Wednesday, December 4, 2002
Court Upholds Subpoenas for Documents in Priest Sex Abuse Probes
By ROBERT GREENE, Staff Writer
This district’s Court of Appeal has upheld a grand jury’s power to subpoena records for three priests under investigation for child molestation, providing what District Attorney Steve Cooley called “important tools” to obtain evidence and leads in sex abuse cases.
The significance of Monday’s ruling by Div. Three goes beyond Cooley’s probe of the Roman Catholic Archdiocese and confirms the historic power of grand juries to demand documents using subpoenas duces tecum.
But its most immediate impact will likely be that the grand jury can review documents relating to the three priests that the archdiocese turned over to the court in June. Those records have remained sealed pending the priests’ attempts to have the subpoenas quashed for being beyond the grand jury’s power.
“This landmark decision by the state Court of Appeal has great potential for prosecutors in sex abuse cases involving clergy and in other areas as well,” Cooley said yesterday.
One of the three, retired priest Michael Baker, was arrested in September and charged with 13 counts of lewd acts upon a child under 14 and 16 counts of oral copulation with a minor. The acts allegedly took place at the rectory of St. Paul of God Church in La Mirada from 1976 to 1985.
Prosecutors have conceded that the statute of limitations has expired as to a second priest. Citing confidentiality of grand jury proceedings, district attorney spokeswoman Jane Robison declined to confirm whether an investigation is ongoing as to the third, identified by the Court of Appeal only as M.W.
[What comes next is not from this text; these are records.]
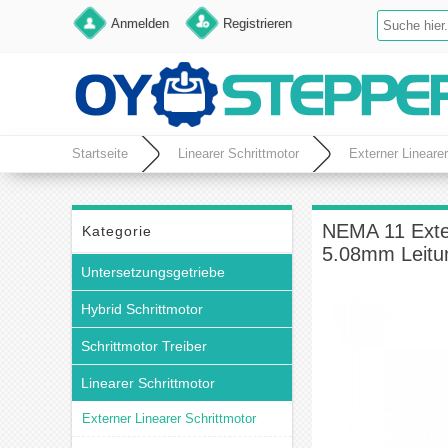
Anmelden
Registrieren
Startseite
Linearer Schrittmotor
Externer Linearer
NEMA 11 Exte
Kategorie
5.08mm Leit
Untersetzungsgetriebe
Hybrid Schrittmotor
Schrittmotor Treiber
Linearer Schrittmotor
Externer Linearer Schrittmotor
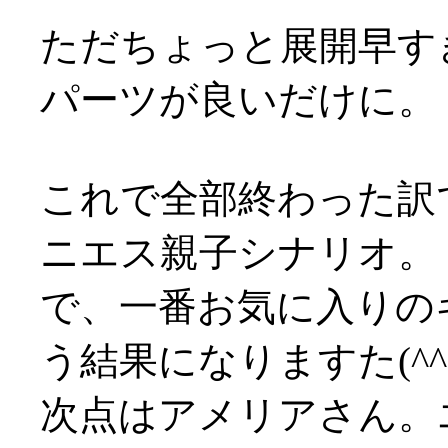
ただちょっと展開早す
パーツが良いだけに。
これで全部終わった訳
ニエス親子シナリオ。
で、一番お気に入りの
う結果になりますた(^^;
次点はアメリアさん。エ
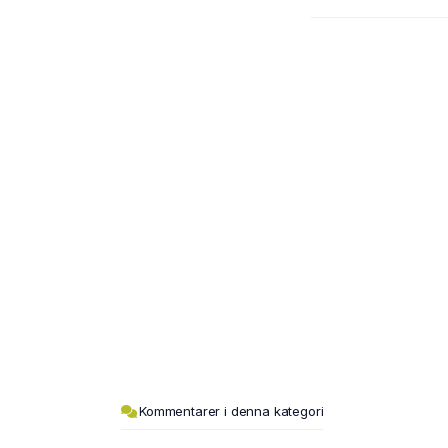
Kommentarer i denna kategori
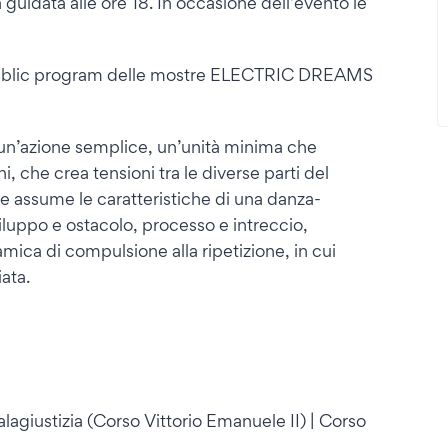
 guidata alle ore 18. In occasione dell’evento le
 public program delle mostre ELECTRIC DREAMS
n’azione semplice, un’unità minima che
i, che crea tensioni tra le diverse parti del
e assume le caratteristiche di una danza-
iluppo e ostacolo, processo e intreccio,
mica di compulsione alla ripetizione, in cui
ata.
lagiustizia (Corso Vittorio Emanuele II) | Corso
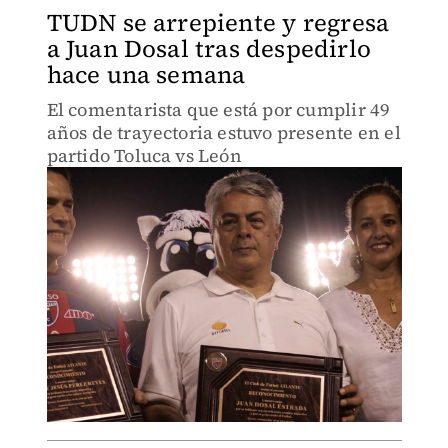
TUDN se arrepiente y regresa
a Juan Dosal tras despedirlo
hace una semana
El comentarista que está por cumplir 49
años de trayectoria estuvo presente en el
partido Toluca vs León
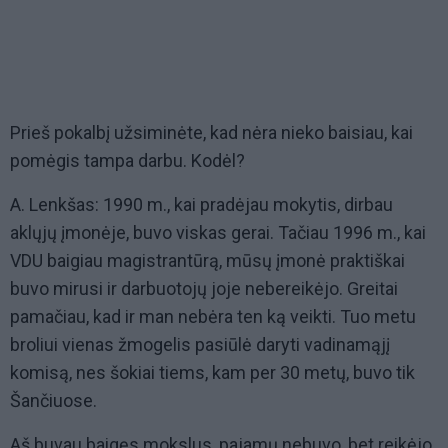
Prieš pokalbį užsiminėte, kad nėra nieko baisiau, kai
pomėgis tampa darbu. Kodėl?
A. Lenkšas: 1990 m., kai pradėjau mokytis, dirbau
aklųjų įmonėje, buvo viskas gerai. Tačiau 1996 m., kai
VDU baigiau magistrantūrą, mūsų įmonė praktiškai
buvo mirusi ir darbuotojų joje nebereikėjo. Greitai
pamačiau, kad ir man nebėra ten ką veikti. Tuo metu
broliui vienas žmogelis pasiūlė daryti vadinamąjį
komisą, nes šokiai tiems, kam per 30 metų, buvo tik
Šančiuose.
Aš buvau baigęs mokslus, pajamų nebuvo, bet reikėjo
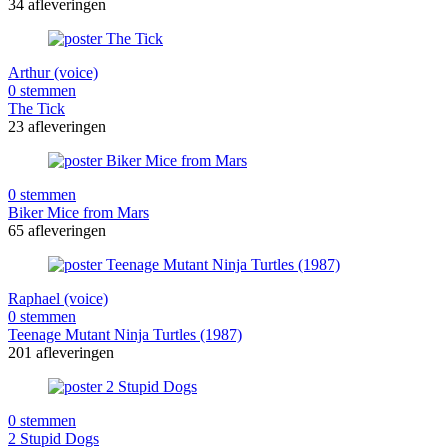
34 afleveringen
Arthur (voice)
0 stemmen
The Tick
23 afleveringen
0 stemmen
Biker Mice from Mars
65 afleveringen
Raphael (voice)
0 stemmen
Teenage Mutant Ninja Turtles (1987)
201 afleveringen
0 stemmen
2 Stupid Dogs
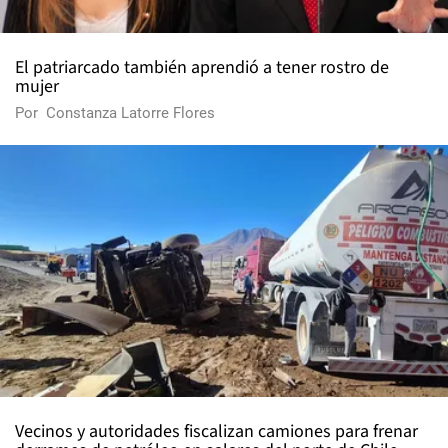
El patriarcado también aprendió a tener rostro de
mujer
Por
Constanza Latorre Flores
Vecinos y autoridades fiscalizan camiones para frenar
The probe was launched in April.
After the archdiocese turned over the documents, the priests argued that grand juries in California have only the power vested in them by statute. The Penal Code specifically gives grand juries power to require witnesses to appear, they argued, but is silent on power to subpoena documentsómeaning there is no such power.
Los Angeles Superior Court Judge Dan Oki rejected the three priests’ motion to quash.
Presiding Justice Joan Dempsey Klein said Oki was right and the priests were wrong. In adopting the constitutions of 1849 and 1879, she said, California did nothing to supersede the longstanding common law powers that criminal grand juries have enjoyed in the Anglo-American tradition.
Even California statutes contemplate subpoena duces tecum power, Klein said, since a statutory recodification that fails to mention documents includes the express declaration that there was to be no substantive change in the law from earlier days, when the power was expressly set forth.
The court also rejected the priests’ assertion that such subpoenas, if valid at all, required the same good-cause showing necessary for subpoenas in the civil arena.
Code of Civil Procedure Sec. 1985(b) requires that an affidavit shall be served with a subpoena duces tecum showing good cause and materiality. Sec. 1987.5 makes service of such a subpoena invalid without the affidavit.
“[W]e conclude no affidavit should be required because the very purpose of a grand jury investigation would be vitiated if a subpoena duces tecum has to be justified without a good cause showing,” Klein said.
The case is Michael B. v. Superior Court, 02 S.O.S. 5871.